Descriptive stats by Total Gross by dept.

dataframe1 %>% 
  group_by(department_name) %>% 
  summarise(mean_pay = mean(total_gross,na.rm = T),
            median_pay = median(total_gross, na.rm=T),
            min_pay = min(total_gross,na.rm = T),
            max_pay = max(total_gross,na.rm = T)) %>% 
  arrange(desc(median_pay))

Isolate only fire and police depts.

test_DF = dataframe1 %>% 
  filter(department_name %in% c("Boston Fire Department","Boston Police Department"))

test_DF %>% 
  group_by(department_name) %>% 
  summarise(injured=sum(injured,na.rm = T),
            total_gross=sum(total_gross,na.rm = T)) %>% 
  mutate(injured_pct = round((injured/total_gross)*100,1)) %>% 
  arrange(desc(injured_pct))

Who gets injured pay more? A test.

fire_injured = test_DF %>% 
  filter(department_name=="Boston Fire Department",
         !is.na(injured))

police_injured= test_DF %>% 
  filter(department_name=="Boston Police Department",
         !is.na(injured))

hist(fire_injured$injured)

shapiro.test(police_injured$injured)
## 
##  Shapiro-Wilk normality test
## 
## data:  police_injured$injured
## W = 0.89395, p-value = 3.641e-16

Is there a difference in median injured pay at all?

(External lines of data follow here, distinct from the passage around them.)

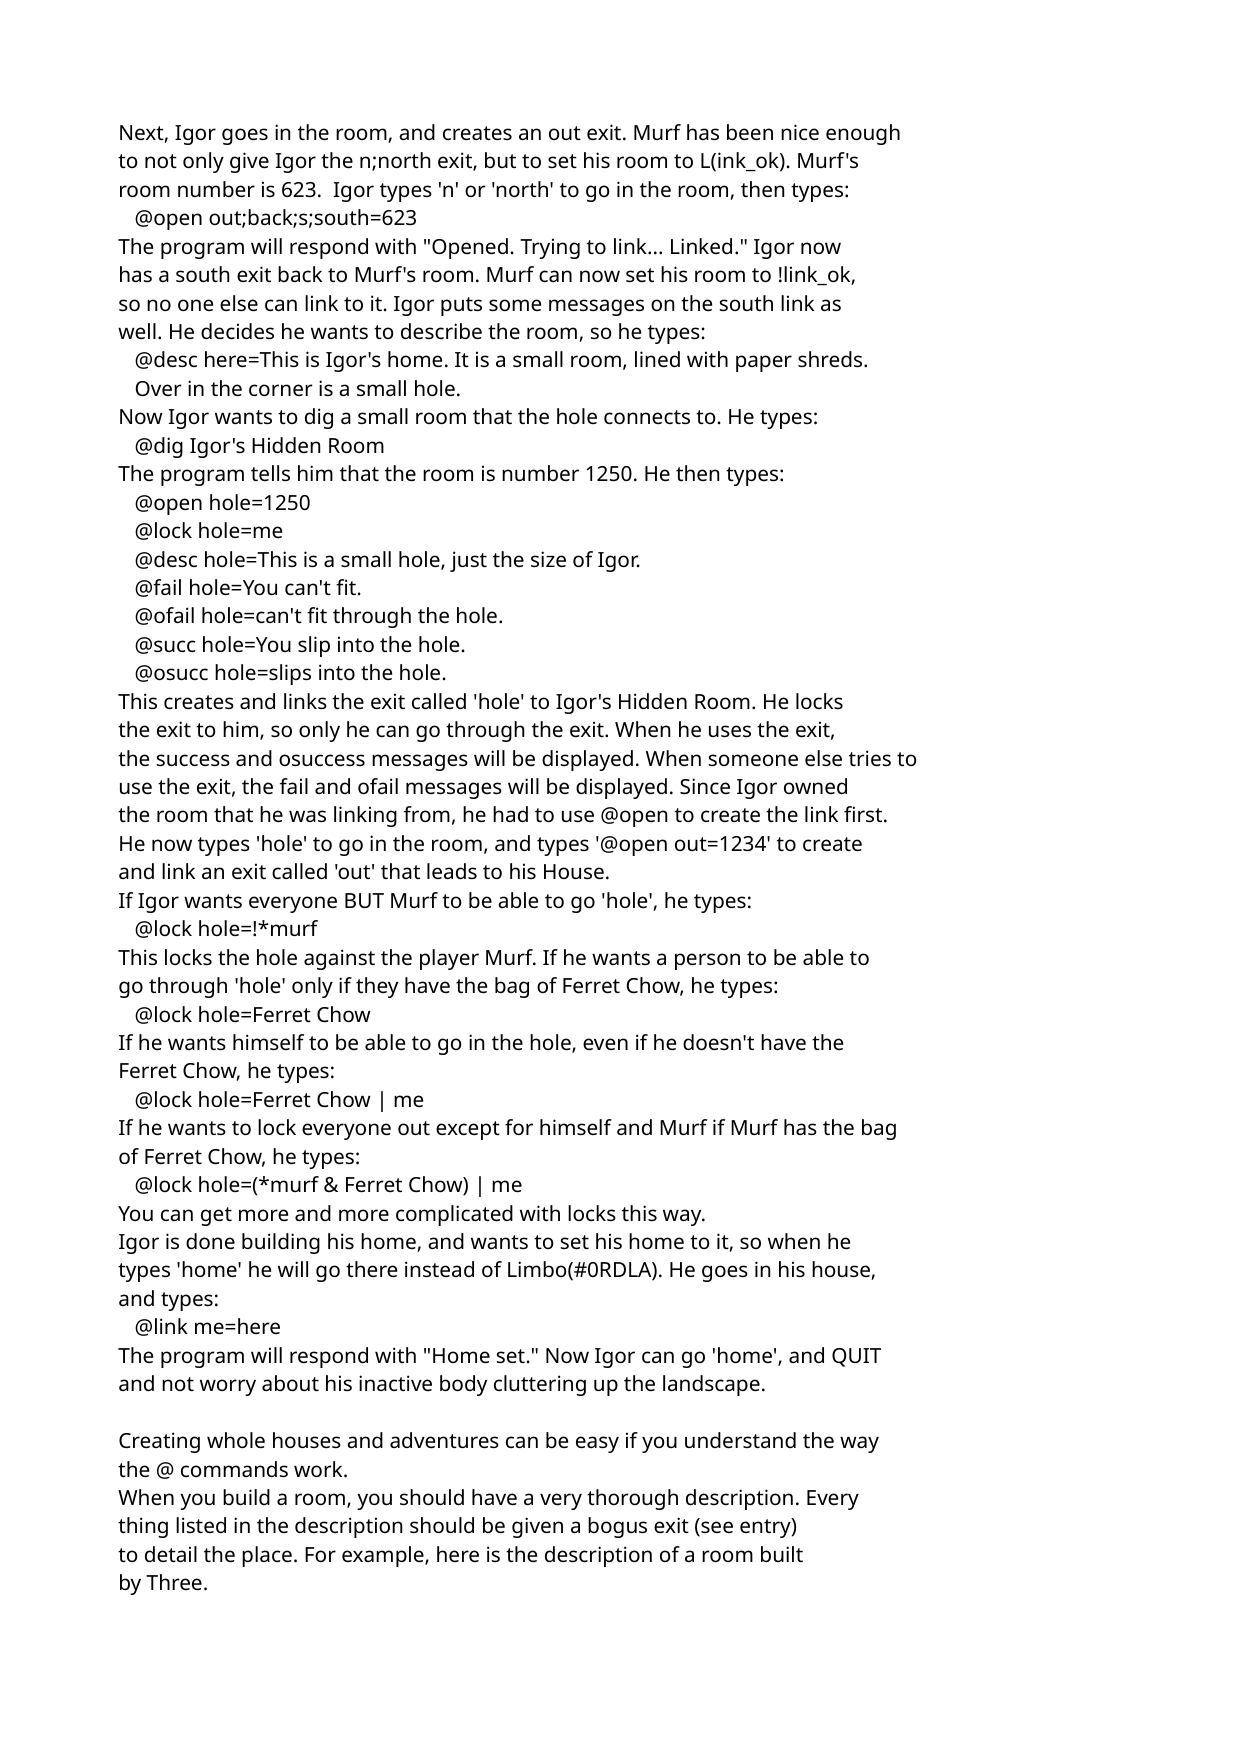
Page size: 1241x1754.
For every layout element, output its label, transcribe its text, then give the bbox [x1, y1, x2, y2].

text This creates and links the exit called 'hole' to Igor's Hidden Room. He locks [118, 687, 1122, 715]
text @lock hole=(*murf & Ferret Chow) | me [118, 1170, 1122, 1199]
text the @ commands work. [118, 1455, 1122, 1483]
text If he wants himself to be able to go in the hole, even if he doesn't have the [118, 1028, 1122, 1057]
text You can get more and more complicated with locks this way. [118, 1199, 1122, 1227]
text @lock hole=me [118, 516, 1122, 545]
text the room that he was linking from, he had to use @open to create the link first. [118, 801, 1122, 829]
text The program tells him that the room is number 1250. He then types: [118, 459, 1122, 488]
text Next, Igor goes in the room, and creates an out exit. Murf has been nice enough [118, 118, 1122, 147]
text has a south exit back to Murf's room. Murf can now set his room to !link_ok, [118, 260, 1122, 289]
text to not only give Igor the n;north exit, but to set his room to L(ink_ok). Murf's [118, 147, 1122, 175]
text He now types 'hole' to go in the room, and types '@open out=1234' to create [118, 829, 1122, 857]
text room number is 623. Igor types 'n' or 'north' to go in the room, then types: [118, 175, 1122, 203]
text and link an exit called 'out' that leads to his House. [118, 857, 1122, 886]
text @lock hole=!*murf [118, 914, 1122, 943]
text and not worry about his inactive body cluttering up the landscape. [118, 1369, 1122, 1398]
text @ofail hole=can't fit through the hole. [118, 602, 1122, 630]
text @link me=here [118, 1312, 1122, 1341]
text go through 'hole' only if they have the bag of Ferret Chow, he types: [118, 971, 1122, 1000]
text types 'home' he will go there instead of Limbo(#0RDLA). He goes in his house, [118, 1256, 1122, 1284]
text the success and osuccess messages will be displayed. When someone else tries to [118, 744, 1122, 772]
text use the exit, the fail and ofail messages will be displayed. Since Igor owned [118, 772, 1122, 801]
text and types: [118, 1284, 1122, 1312]
text @succ hole=You slip into the hole. [118, 630, 1122, 658]
text Now Igor wants to dig a small room that the hole connects to. He types: [118, 402, 1122, 431]
text The program will respond with "Opened. Trying to link... Linked." Igor now [118, 232, 1122, 260]
text Igor is done building his home, and wants to set his home to it, so when he [118, 1227, 1122, 1256]
text @fail hole=You can't fit. [118, 573, 1122, 602]
text This locks the hole against the player Murf. If he wants a person to be able to [118, 943, 1122, 971]
text to detail the place. For example, here is the description of a room built [118, 1540, 1122, 1568]
text @open out;back;s;south=623 [118, 203, 1122, 232]
text If Igor wants everyone BUT Murf to be able to go 'hole', he types: [118, 886, 1122, 914]
text of Ferret Chow, he types: [118, 1142, 1122, 1170]
text thing listed in the description should be given a bogus exit (see entry) [118, 1512, 1122, 1540]
text The program will respond with "Home set." Now Igor can go 'home', and QUIT [118, 1341, 1122, 1369]
text @dig Igor's Hidden Room [118, 431, 1122, 459]
text @desc here=This is Igor's home. It is a small room, lined with paper shreds. [118, 346, 1122, 374]
text well. He decides he wants to describe the room, so he types: [118, 317, 1122, 346]
text by Three. [118, 1568, 1122, 1597]
text so no one else can link to it. Igor puts some messages on the south link as [118, 289, 1122, 317]
text @lock hole=Ferret Chow | me [118, 1085, 1122, 1113]
text Over in the corner is a small hole. [118, 374, 1122, 402]
text Creating whole houses and adventures can be easy if you understand the way [118, 1426, 1122, 1455]
text Ferret Chow, he types: [118, 1057, 1122, 1085]
text @open hole=1250 [118, 488, 1122, 516]
text When you build a room, you should have a very thorough description. Every [118, 1483, 1122, 1512]
text @osucc hole=slips into the hole. [118, 658, 1122, 687]
text @lock hole=Ferret Chow [118, 1000, 1122, 1028]
text If he wants to lock everyone out except for himself and Murf if Murf has the bag [118, 1113, 1122, 1142]
text the exit to him, so only he can go through the exit. When he uses the exit, [118, 715, 1122, 744]
text @desc hole=This is a small hole, just the size of Igor. [118, 545, 1122, 573]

wilcox.test(police_injured$injured,fire_injured$injured,alternative = "two.sided")
## 
##  Wilcoxon rank sum test with continuity correction
## 
## data:  police_injured$injured and fire_injured$injured
## W = 113736, p-value = 0.00000006202
## alternative hypothesis: true location shift is not equal to 0

Yes. Does the police get paid more in injured pay than the fire dept.?

Given the p-value (0.00000006202), we can reject the null hypothesis that there is no difference in the injury data between the police department and the fire department.

wilcox.test(police_injured$injured,fire_injured$injured,alternative = "greater")
## 
##  Wilcoxon rank sum test with continuity correction
## 
## data:  police_injured$injured and fire_injured$injured
## W = 113736, p-value = 0.00000003101
## alternative hypothesis: true location shift is greater than 0

It’s statistically significant that the police dept gets paid more than the fire dept.

wilcox.test(police_injured$injured,fire_injured$injured,alternative = "less")
## 
##  Wilcoxon rank sum test with continuity correction
## 
## data:  police_injured$injured and fire_injured$injured
## W = 113736, p-value = 1
## alternative hypothesis: true location shift is less than 0

It’s not statistically significant that the fire dept gets paid more than the police dept.